= Things to do =
A. Which people does the Transport Board text name?
B. In the Transport Board text, what does Pringle say millions of dollars were spent on?
C. Echo word for word the part of the Transport Board text that opens with the words containing "He says it is" and closes with "can be conducted.".

-------- Page text --------

He says it is imperative now more than ever for the law enforcement official to sit on the board following the number of accidents and incidents of speeding on the country’s roads.

“The police are very important to sit on the Transport Board, especially now where we have everybody using the good roads as a racing track and to have somebody from the police on the board will bring some perspective to the entire Transport Board to make sure that people drive within the traffic limits,” Yearwood said.

He said greater responsibility is now on police to ensure that law-breaking in terms of speeding is dealt with.

Attorney General Steadroy ‘Cutie’ Benjamin also expressed his support and said the addition of the Traffic Commissioner would mean more comprehensive planning can be conducted.

“They can properly plan the size of markings on the road and also the size of speed bumps and the types to be used. On Backstreet, the heavy-duty trucks destroy the little speed bumps, right where I live. Even though we have speed bumps, those drivers don’t care, they still fly over them,” Benjamin said.

“With the Commissioner being on the board they can sit properly and arrange what needs to be done. The police will be monitoring this properly because with this monitoring they know exactly what is needed. We are definitely putting in place proper regulations, proper plans to save people’s lives,” Benjamin added.

Meanwhile, Opposition Leader Jamale Pringle shared his support for the addition of the law enforcement official but questioned comments regarding speeding, saying government had already spent a significant amount of money battling that.

“We have spent millions of dollars on the addition of speed bumps to curtail the speed and we have not seen a difference. So, is it a situation where the monies spent on the speed bumps should have been spent on other things?” he asked.

“In my view, I strongly believe the police presence on the road would be much better than the speed bumps because here it is you can be charged right then and there and if you pick up enough speed you don’t even remember those speed bumps exist.”

Pringle added, “I don’t think that at this point we should be looking at the addition of the Traffic Commissioner – which I agree if the police are handling the traffic, they should be on the board so that they are a part of the planning process going forward – but I think that immediately a solution to the speeding exists.”

-------- Data block --------

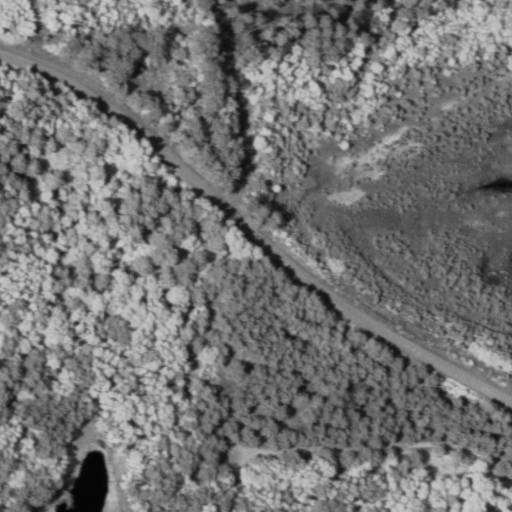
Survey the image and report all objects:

--------

= Solutions to the problems =
A.
- Yearwood
- Attorney General Steadroy ‘Cutie’ Benjamin
- Opposition Leader Jamale Pringle

B. The addition of speed bumps to curtail the speed.

C.
He says it is imperative now more than ever for the law enforcement official to sit on the board following the number of accidents and incidents of speeding on the country’s roads.

“The police are very important to sit on the Transport Board, especially now where we have everybody using the good roads as a racing track and to have somebody from the police on the board will bring some perspective to the entire Transport Board to make sure that people drive within the traffic limits,” Yearwood said.

He said greater responsibility is now on police to ensure that law-breaking in terms of speeding is dealt with.

Attorney General Steadroy ‘Cutie’ Benjamin also expressed his support and said the addition of the Traffic Commissioner would mean more comprehensive planning can be conducted.